Leslie Rudd’s PRESS had regulars, warmly referred to as the Grumpy Old Men’s Club, who frequently ask for off-menu items like a baked potato or a chopped salad, as well as the bacon. Tessier tested the sweet and sour pig ears on the Grumpy Old Men. “We told the staff that, if people ask for the bacon, encourage them to try it and if they don’t like it, it’s on us.” According to Tessier, 90% love it. “Not only did they help us find our way through, the group is a reminder to not take ourselves too seriously,” Tessier says.
STEAK AND A FINE-DINING TEAM
With Samantha and her husband, Mason, who acts as PRESS’s managing director, Tessier is building a team and a foundation of confidence and trust to leverage into the future. The team is built of staff with fine-dining experience, such as Assistant General Manager Michaela Kelly from Chicago’s Alinea and Chef de Cuisine Darryl Bell from now-closed Michelin-starred Etoile in Yountville.
Steaks are still part of the menu, but it would be remiss to call this PRESS a steakhouse. “We have great steak, but we will treat it differently,” Tessier says. “We are focused on Napa Valley—the wine, the food, the heritage.” Thomas Keller has referred to Tessier as a culinary wizard, but for now, the chef who came up under Keller’s guidance is focused on whittling away the noise. The lunch and dinner menus are now very similar. That enabled Tessier to make lunch feel like a valuable service, giving the service team a chance to shine during the day and clientele to be as excited about the midday meal as supper.
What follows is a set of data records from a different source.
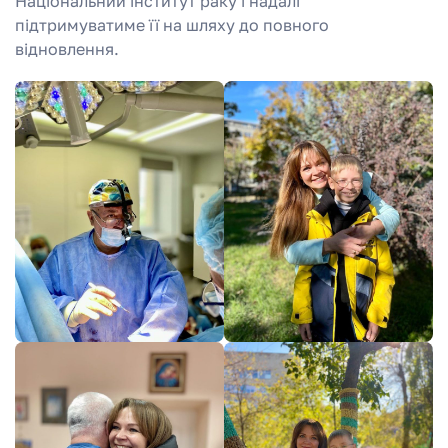
Національний інститут раку і надалі
підтримуватиме її на шляху до повного
відновлення.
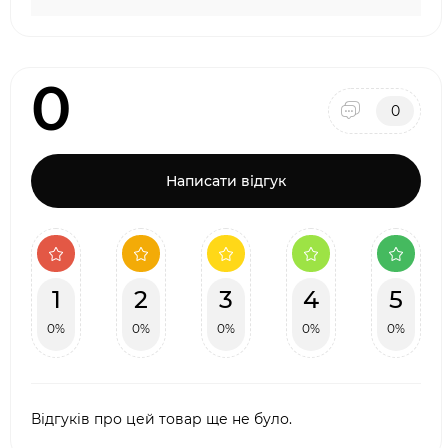
0
0
Написати відгук
1
2
3
4
5
0%
0%
0%
0%
0%
Відгуків про цей товар ще не було.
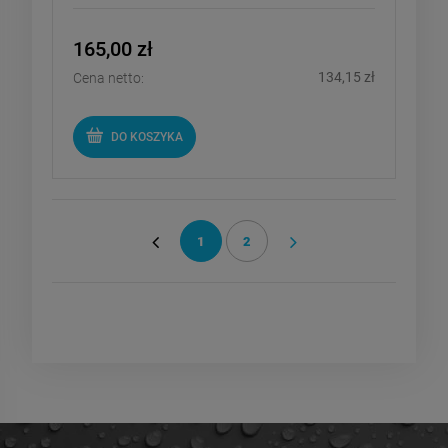
165,00 zł
134,15 zł
Cena netto:
DO KOSZYKA
1
2
«
»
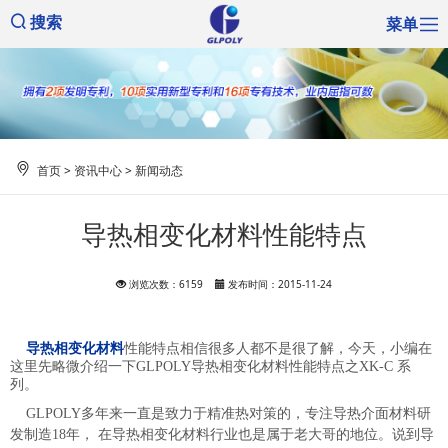
菜单
搜索
首页
>
资讯中心
>
新闻动态
导热相变化材料性能特点
浏览次数：6159
发布时间：2015-11-24
导热相变化材料
性能特点相信很多人都不是很了解，今天，小编在
这里先略微介绍一下
GLPOLY
导热相变化材料性能特点之
XK-C
系
列。
GLPOLY
多年来一直是致力于精准热对策的，专注导热介面材料研
发制造18年， 在导热相变化材料行业也是属于老大哥的地位。说到导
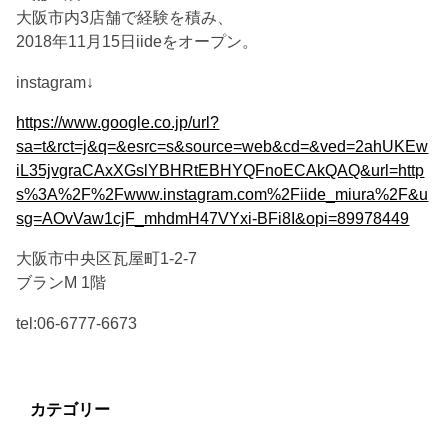
大阪市内3店舗で経験を積み、
2018年11月15日iideをオープン。
instagram↓
https://www.google.co.jp/url?
sa=t&rct=j&q=&esrc=s&source=web&cd=&ved=2ahUKEw
iL35jvgraCAxXGslYBHRtEBHYQFnoECAkQAQ&url=http
s%3A%2F%2Fwww.instagram.com%2Fiide_miura%2F&u
sg=AOvVaw1cjF_mhdmH47VYxi-BFi8I&opi=89978449
大阪市中央区瓦屋町1-2-7
ブランM 1階
tel:06-6777-6673
カテゴリー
Management is building on these successes. “Sam is investing here and helping carry on the legacy of what PRESS stands for as an homage to Napa Valley,” Tessier says. The new generation is finding its footing, fulfilling what the generation before got started, Covid be damned.
OTHER THINGS TO DO IN ST. HELENA
The big bunny sculpture in front of Hall Wines is the sign that you are entering the heart of “Up Valley” Napa. St. Helena businesses are again hopping with new experiences to try.
Here are just a few:
BRASSWOOD BAR + KITCHEN
With a bakery, tasting room and restaurant onsite, it is easy to spend a day here, enjoying the sun in the courtyard and many patios.
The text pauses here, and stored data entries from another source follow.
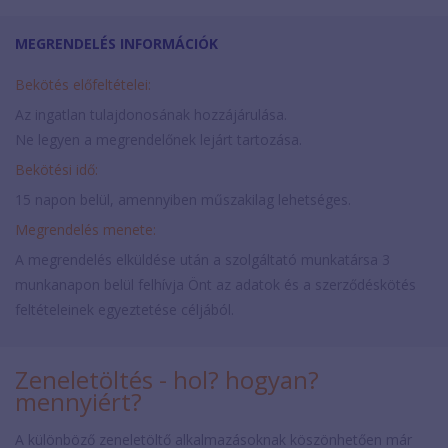
MEGRENDELÉS INFORMÁCIÓK
Bekötés előfeltételei:
Az ingatlan tulajdonosának hozzájárulása.
Ne legyen a megrendelőnek lejárt tartozása.
Bekötési idő:
15 napon belül, amennyiben műszakilag lehetséges.
Megrendelés menete:
A megrendelés elküldése után a szolgáltató munkatársa 3
munkanapon belül felhívja Önt az adatok és a szerződéskötés
feltételeinek egyeztetése céljából.
Zeneletöltés - hol? hogyan?
mennyiért?
A különböző zeneletöltő alkalmazásoknak köszönhetően már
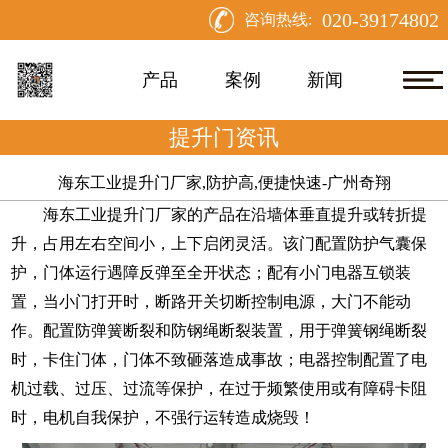
020-39174802
咨询热线:
产品
案例
新闻
提升门资讯
海东工业提升门厂家,防护高,便捷快速-广州奇翔
海东工业提升门厂家
的产品在沿墙体垂直提升或转折提
升，占用左右空间小，上下启闭灵活。该门配置防护气囊保
护，门体运行遇障反弹至全开状态；配有小门电器互锁装
置，当小门打开时，断路开关切断控制电源，大门不能动
作。配置防弹簧断裂和防钢绳断裂装置，用于弹簧钢绳断裂
时，卡住门体，门体不致砸落造成事故；电器控制配置了电
机过载、过压、过流等保护，在过于频繁使用或有障碍卡阻
时，电机自我保护，不强行运转造成烧毁！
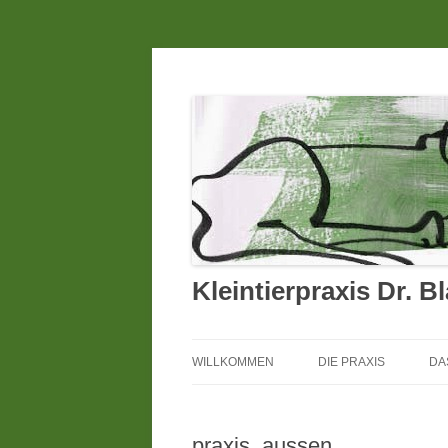
Kleintierpraxis Dr. B
WILLKOMMEN
DIE PRAXIS
DA
praxis_aussen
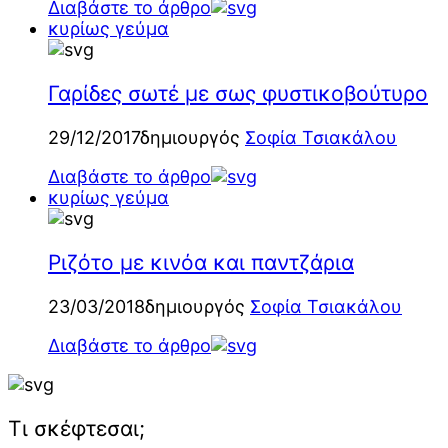
Διαβάστε το άρθρο
κυρίως γεύμα
Γαρίδες σωτέ με σως φυστικοβούτυρο
29/12/2017
δημιουργός
Σοφία Τσιακάλου
Διαβάστε το άρθρο
κυρίως γεύμα
Ριζότο με κινόα και παντζάρια
23/03/2018
δημιουργός
Σοφία Τσιακάλου
Διαβάστε το άρθρο
Τι σκέφτεσαι;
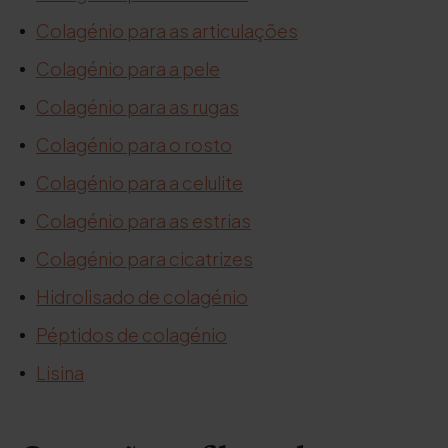
Colagénio para as articulações
Colagénio para a pele
Colagénio para as rugas
Colagénio para o rosto
Colagénio para a celulite
Colagénio para as estrias
Colagénio para cicatrizes
Hidrolisado de colagénio
Péptidos de colagénio
Lisina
3111 St. Helena Hwy. N., 707.302.5101, Brasswood.com
CLIF FAMILY TASTING ROOM
Do not miss Clif Family’s tasting room for their small production Napa Valley wines made from organic and sustainably farmed grapes, and handcrafted artisan foods made with organic ingredients sourced from their own farm in nearby Angwin. Reserve for expertly curated food and wine pairings, or walk up and order from the winery’s unique Bruschetteria food truck and dine on their lovely back patio.
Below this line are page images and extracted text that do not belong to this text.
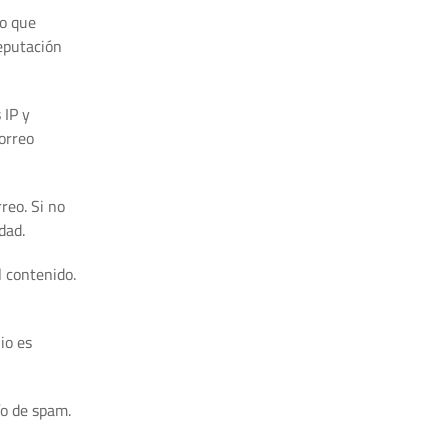
go que
eputación
 IP y
orreo
reo. Si no
dad.
l contenido.
io es
ío de spam.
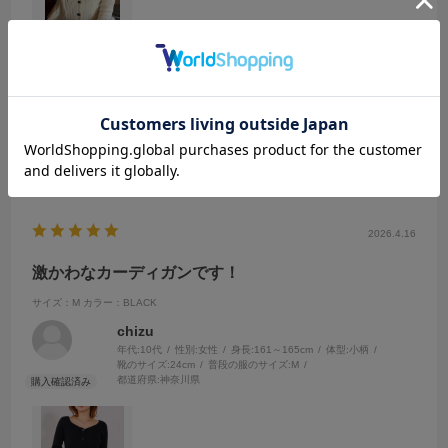
シルエットがとても綺麗で、Vネックなよでデコルテが綺麗に見えま
す！素材も今から夏にかけて使いやすいので、仕事プライベート両方
で着用したいと思います！
参考になった
0
Like!
0
2026.4.16
激かわなカーディガンです！
サイズ：M
カラー：BLACK
chizu
年代:
10代
性別:
女性
身長:
161～165cm
体型:
小柄
靴のサイズ:
24cm
普段の服のサイズ:
M
都道府県:
神奈川県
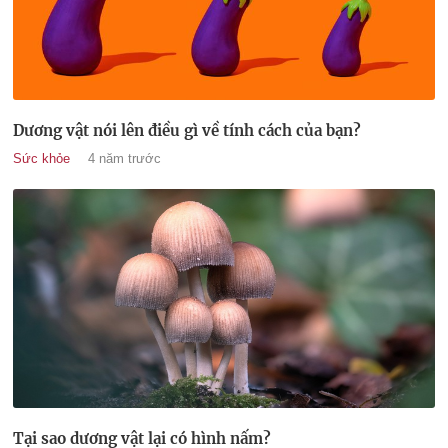
Dương vật nói lên điều gì về tính cách của bạn?
Sức khỏe
4 năm trước
Tại sao dương vật lại có hình nấm?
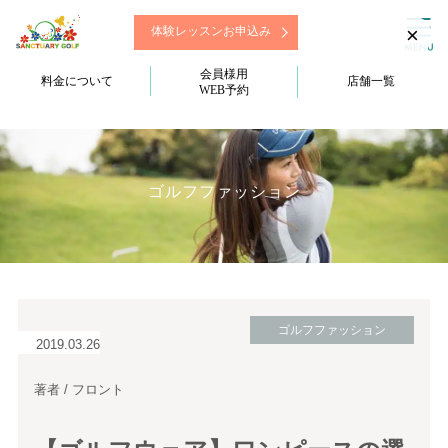
×
体験レッスンお申込み
会員様用
料金について
店舗一覧
WEB予約
ゴルフファッション
ゴルフファッション
2019.03.26
著者 / フロント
709 Main St., 707.968.0625, ClifFamily.com
HALL WINES
Enter the drive at the bunny sculpture to experience the gardens and art before sitting down to a bespoke wine tasting. By appointment only.
401 St. Helena Hwy., 707.967.2626, HallWines.com
LANG & REED TASTING SALON
St. Helena’s newest tasting room is one block off Main St. and is known for their Cabernet Franc. By appointment only.
1244 Spring St., 707.963.7547, LangAndReed.com
PIZZERIA TRA VIGNE
A place for locals hidden in plain sight with wood-fired pizza, craft cocktails and an extensive list of beer and wine on tap.
1016 Main St., 707.967.9999, PizzeriaTraVigne.com
STATION
The latest project from Joel Gott opened in an operating gas station and is known for their self-proclaimed “highbrow roadside food.”
1153 Main St., 707.963.3356, StationSH.com
THE MODEL BAKERY
Over 25 years downtown has not dimmed the enthusiasm for the baguettes, English muffins and chocolate rad cookies pulled from the brick ovens.